New research published online recently suggests that following a vegetarian diet and exercising at least three times a week significantly reduces the risk of diabetes among African Americans, who are normally twice as likely to be diagnosed with diabetes as non-Hispanic whites. You can read about the study, led by Dr Serena Tonstad, a professor at Loma Linda University in California, online in the October edition of Nutrition, Metabolism & Cardiovascular Diseases.
Tonstad and colleagues found that compared to non-vegetarian blacks, vegan blacks (vegans eat no animal products at all, including eggs and dairy) had a 70% reduced risk of diabetes, and vegetarian blacks (those who don’t eat meat but do eat eggs and dairy) had a 53% reduced risk.

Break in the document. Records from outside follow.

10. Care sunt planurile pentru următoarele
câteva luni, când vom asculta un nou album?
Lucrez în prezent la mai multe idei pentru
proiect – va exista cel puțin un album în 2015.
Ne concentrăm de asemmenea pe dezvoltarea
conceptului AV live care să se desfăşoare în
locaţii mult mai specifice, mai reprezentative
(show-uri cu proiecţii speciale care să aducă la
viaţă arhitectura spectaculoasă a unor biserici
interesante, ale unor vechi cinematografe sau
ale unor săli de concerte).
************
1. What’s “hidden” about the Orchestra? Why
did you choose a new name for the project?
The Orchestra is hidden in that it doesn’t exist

They also found that blacks who exercised three or more times a week compared to once a week or not at all, had a 35% reduced risk of being diagnosed with diabetes.
Tonstad told the press:
“These findings are encouraging for preventing type 2 diabetes in the black population, which is more susceptible to the disease than other populations.”
For the study, the researchers reviewed prospective data that was obtained by following 7,172 black Seventh-day Adventists taking part in the Adventist Health Study-2.
Adventists are protestants that follow a vegetarian diet and abstain from alcohol and tobacco. They are a much sought after population by researchers studying links between diet and disease because data from participants following such a way of life presents fewer confounding variables that might distort the results.
The participants filled in questionnaires that asked them how often they consumed over 100 types of food. From their responses the researchers then grouped them according to their diet.
Tonstad and colleagues also analyzed data from 34,215 non-black Adventists and found a similar pattern between reduced risk for diabetes and vegetarian diet.
They said the findings confirm those of cross-sectional studies that showed strong links between following a vegetarian diet and reduced risk of diabetes. Cross-sectional studies are like a snapshot, they don’t follow people over a period of time as prospective studies do, and so cannot establish cause and effect direction, they can only find links and their strength.
Tonstad said one reason why a vegetarian diet might protect against diabetes is that it typically contains a higher proportion of high-fiber foods such as fruit and vegetables. Also, whole grains, beans and other legumes are known to improve glycemic control which slows the rate of carbohydrate absorption and thus reduces risk of diabetes.
The Department of Health and Human Services estimates that African Americans are not only at higher risk of developing diabetes, but they are also more likely to experience complications related to the disease, such as as end-stage renal disease and lower-extremity amputations.
“A vegetarian diet may be a way to counteract the increased diabetes risk for the black population.”
A grant from the National Institutes of Health and funds from the School of Public Health at Loma Linda University helped pay for the study.